Armed groups and some forces affiliated with two rival Libyan governments vying for legitimacy are committing rampant abuses against Libyans and foreigners with impunity, Human Rights Watch said in its World Report 2018.
Since the eruption of pitched conflict in May 2014, armed groups unlawfully killed, disappeared, tortured, forcibly displaced, and arbitrarily detained and kidnapped people, for political, economic, or criminal motives. Hundreds of thousands of Libyans remained internally displaced, while armed groups and criminals exploited and subjected to violence thousands of migrants, mostly from sub-Saharan Africa.

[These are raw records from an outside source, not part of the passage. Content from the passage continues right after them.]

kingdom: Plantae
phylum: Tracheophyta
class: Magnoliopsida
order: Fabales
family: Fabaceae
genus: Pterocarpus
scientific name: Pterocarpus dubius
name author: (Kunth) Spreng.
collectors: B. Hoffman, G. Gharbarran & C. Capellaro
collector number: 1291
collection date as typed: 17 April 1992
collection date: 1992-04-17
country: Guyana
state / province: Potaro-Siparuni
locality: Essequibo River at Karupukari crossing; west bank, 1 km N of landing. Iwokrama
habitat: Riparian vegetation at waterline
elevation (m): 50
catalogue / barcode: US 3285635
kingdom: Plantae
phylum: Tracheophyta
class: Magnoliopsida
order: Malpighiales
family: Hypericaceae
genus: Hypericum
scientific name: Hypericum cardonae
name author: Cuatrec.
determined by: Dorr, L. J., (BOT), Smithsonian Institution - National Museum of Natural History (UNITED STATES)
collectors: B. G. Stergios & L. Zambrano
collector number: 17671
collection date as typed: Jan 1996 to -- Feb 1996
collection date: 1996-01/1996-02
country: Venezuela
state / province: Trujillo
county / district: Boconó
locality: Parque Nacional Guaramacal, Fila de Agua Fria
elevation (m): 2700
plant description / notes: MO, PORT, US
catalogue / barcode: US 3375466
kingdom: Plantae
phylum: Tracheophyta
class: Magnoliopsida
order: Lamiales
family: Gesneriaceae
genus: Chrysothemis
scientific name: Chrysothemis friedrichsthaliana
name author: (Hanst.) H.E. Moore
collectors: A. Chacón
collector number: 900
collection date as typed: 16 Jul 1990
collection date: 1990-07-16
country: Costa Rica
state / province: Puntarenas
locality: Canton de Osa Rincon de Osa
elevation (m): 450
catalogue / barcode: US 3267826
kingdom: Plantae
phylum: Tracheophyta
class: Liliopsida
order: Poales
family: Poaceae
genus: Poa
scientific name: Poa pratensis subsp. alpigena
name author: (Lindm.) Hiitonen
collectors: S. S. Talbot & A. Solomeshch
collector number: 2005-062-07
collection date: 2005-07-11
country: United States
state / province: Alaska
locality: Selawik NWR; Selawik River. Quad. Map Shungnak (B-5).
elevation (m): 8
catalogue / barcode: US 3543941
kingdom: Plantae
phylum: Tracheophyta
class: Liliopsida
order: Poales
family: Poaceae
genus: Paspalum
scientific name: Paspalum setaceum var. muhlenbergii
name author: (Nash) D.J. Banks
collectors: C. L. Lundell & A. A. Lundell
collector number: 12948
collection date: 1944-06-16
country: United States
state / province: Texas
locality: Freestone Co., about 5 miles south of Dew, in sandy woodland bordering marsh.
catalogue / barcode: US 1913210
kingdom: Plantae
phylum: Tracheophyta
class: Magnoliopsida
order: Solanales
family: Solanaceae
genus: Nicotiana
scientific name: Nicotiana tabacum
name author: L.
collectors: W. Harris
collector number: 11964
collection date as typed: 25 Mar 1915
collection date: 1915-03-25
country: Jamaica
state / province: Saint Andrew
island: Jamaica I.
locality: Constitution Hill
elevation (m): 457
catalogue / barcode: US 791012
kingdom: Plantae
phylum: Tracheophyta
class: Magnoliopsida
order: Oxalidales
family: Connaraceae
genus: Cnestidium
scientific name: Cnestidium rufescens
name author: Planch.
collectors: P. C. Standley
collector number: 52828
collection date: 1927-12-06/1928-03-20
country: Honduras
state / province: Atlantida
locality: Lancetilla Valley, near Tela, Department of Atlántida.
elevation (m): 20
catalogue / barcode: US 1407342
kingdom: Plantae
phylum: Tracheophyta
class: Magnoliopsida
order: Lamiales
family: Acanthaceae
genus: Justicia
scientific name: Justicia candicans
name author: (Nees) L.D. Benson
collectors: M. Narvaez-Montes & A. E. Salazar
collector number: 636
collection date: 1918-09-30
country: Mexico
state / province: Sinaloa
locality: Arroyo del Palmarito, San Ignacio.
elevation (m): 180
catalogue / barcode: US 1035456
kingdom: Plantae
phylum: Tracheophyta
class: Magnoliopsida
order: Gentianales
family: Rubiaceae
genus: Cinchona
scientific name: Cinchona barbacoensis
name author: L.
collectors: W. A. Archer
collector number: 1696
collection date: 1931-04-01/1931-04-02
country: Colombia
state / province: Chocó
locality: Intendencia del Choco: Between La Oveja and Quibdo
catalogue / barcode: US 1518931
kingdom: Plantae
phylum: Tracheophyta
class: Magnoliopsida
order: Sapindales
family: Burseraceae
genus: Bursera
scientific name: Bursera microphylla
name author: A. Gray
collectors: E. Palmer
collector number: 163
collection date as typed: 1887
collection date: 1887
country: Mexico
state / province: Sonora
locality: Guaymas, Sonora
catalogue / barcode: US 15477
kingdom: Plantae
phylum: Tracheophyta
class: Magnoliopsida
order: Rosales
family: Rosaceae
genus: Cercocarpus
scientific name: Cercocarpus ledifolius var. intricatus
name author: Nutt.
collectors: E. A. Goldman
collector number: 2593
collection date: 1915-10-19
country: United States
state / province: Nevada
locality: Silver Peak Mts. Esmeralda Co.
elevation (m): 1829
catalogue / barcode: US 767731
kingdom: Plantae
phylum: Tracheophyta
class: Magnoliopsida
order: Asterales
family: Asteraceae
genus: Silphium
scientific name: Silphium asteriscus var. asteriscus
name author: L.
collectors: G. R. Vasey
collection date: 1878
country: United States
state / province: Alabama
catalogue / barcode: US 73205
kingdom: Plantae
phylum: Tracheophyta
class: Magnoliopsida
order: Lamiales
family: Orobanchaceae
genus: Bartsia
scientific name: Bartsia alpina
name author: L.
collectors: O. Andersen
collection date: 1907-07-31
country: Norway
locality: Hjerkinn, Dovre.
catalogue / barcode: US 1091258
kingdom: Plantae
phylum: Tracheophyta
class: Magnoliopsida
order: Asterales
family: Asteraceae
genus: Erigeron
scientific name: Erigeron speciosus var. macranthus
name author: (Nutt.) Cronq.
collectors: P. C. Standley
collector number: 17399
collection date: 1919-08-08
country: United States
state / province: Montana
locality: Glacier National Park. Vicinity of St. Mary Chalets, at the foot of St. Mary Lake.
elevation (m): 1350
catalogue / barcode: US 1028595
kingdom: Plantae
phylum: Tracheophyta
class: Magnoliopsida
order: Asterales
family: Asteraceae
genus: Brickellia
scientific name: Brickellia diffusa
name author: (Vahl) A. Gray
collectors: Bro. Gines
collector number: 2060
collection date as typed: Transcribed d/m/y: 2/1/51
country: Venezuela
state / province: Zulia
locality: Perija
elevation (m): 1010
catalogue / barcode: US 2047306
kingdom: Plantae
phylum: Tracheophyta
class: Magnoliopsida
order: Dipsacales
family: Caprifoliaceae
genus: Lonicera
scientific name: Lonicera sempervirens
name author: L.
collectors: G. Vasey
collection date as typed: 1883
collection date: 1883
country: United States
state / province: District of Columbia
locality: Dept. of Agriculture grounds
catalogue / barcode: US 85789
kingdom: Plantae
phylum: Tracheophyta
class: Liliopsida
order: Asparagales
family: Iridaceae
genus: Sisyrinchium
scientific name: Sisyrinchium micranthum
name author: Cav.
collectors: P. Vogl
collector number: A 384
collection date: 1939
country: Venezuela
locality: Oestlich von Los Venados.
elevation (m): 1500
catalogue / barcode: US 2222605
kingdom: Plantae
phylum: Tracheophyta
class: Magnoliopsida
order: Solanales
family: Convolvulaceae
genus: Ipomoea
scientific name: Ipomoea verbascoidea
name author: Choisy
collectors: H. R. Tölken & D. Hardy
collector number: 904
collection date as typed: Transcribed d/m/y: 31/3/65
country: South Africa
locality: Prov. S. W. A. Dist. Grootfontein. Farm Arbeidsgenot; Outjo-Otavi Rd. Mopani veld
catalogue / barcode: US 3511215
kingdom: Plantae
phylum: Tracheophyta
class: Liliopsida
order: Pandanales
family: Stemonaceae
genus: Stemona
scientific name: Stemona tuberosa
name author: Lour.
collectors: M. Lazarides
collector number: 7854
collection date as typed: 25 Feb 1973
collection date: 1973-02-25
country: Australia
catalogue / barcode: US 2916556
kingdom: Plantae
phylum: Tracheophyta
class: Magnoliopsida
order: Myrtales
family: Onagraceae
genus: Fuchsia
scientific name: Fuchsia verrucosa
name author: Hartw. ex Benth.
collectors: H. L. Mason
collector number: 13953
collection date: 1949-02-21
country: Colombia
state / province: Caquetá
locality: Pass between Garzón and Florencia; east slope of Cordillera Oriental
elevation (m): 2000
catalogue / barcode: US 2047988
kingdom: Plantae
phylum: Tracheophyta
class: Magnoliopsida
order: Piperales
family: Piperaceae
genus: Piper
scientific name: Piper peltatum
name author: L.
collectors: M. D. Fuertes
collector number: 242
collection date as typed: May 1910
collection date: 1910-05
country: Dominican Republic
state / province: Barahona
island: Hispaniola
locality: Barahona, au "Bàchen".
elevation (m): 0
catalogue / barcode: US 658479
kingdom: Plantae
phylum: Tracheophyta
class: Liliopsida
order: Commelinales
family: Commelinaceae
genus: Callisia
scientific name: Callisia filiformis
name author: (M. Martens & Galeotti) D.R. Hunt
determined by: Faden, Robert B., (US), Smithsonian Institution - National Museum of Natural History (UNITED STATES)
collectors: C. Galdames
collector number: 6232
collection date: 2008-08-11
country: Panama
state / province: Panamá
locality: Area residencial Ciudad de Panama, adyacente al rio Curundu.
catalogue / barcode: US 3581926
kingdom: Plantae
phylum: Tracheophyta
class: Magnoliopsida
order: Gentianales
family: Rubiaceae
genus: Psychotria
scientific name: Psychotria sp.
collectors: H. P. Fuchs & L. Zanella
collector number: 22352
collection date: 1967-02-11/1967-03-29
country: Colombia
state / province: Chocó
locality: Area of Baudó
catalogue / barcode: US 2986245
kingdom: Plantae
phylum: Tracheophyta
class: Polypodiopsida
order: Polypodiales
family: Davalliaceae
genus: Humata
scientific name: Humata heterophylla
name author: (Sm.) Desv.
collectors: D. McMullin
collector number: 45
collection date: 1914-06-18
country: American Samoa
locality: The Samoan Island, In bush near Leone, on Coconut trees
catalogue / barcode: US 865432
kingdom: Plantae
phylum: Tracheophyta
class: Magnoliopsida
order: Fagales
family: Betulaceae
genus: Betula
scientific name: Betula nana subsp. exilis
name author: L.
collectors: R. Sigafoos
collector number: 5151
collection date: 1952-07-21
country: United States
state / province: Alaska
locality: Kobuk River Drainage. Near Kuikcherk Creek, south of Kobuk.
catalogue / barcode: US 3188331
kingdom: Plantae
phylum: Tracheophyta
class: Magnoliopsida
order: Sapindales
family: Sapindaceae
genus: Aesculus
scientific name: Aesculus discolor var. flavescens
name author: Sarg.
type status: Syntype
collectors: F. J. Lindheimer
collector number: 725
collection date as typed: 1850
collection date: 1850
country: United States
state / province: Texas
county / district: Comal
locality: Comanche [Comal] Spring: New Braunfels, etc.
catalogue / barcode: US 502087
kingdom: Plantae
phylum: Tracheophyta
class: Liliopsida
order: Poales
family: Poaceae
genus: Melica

“The migration crisis in the central Mediterranean shows the rest of the world that it is ignoring Libya’s human rights disaster at its own peril,” said Eric Goldstein, deputy Middle East director at Human Rights Watch. “Stabilizing the situation in Libya requires establishing some measure of accountability for the rampant abuse being committed by various actors.”
In the 643-page World Report, its 28th edition, Human Rights Watch reviews human rights practices in more than 90 countries. In his introductory essay, Executive Director Kenneth Roth writes that political leaders willing to stand up for human rights principles showed that it is possible to limit authoritarian populist agendas. When combined with mobilized publics and effective multilateral actors, these leaders demonstrated that the rise of anti-rights governments is not inevitable.
Armed conflicts since 2014 resulted in the collapse of central authority. Key institutions, most notably law enforcement and the judiciary, are dysfunctional in most parts of the country, virtually guaranteeing domestic impunity.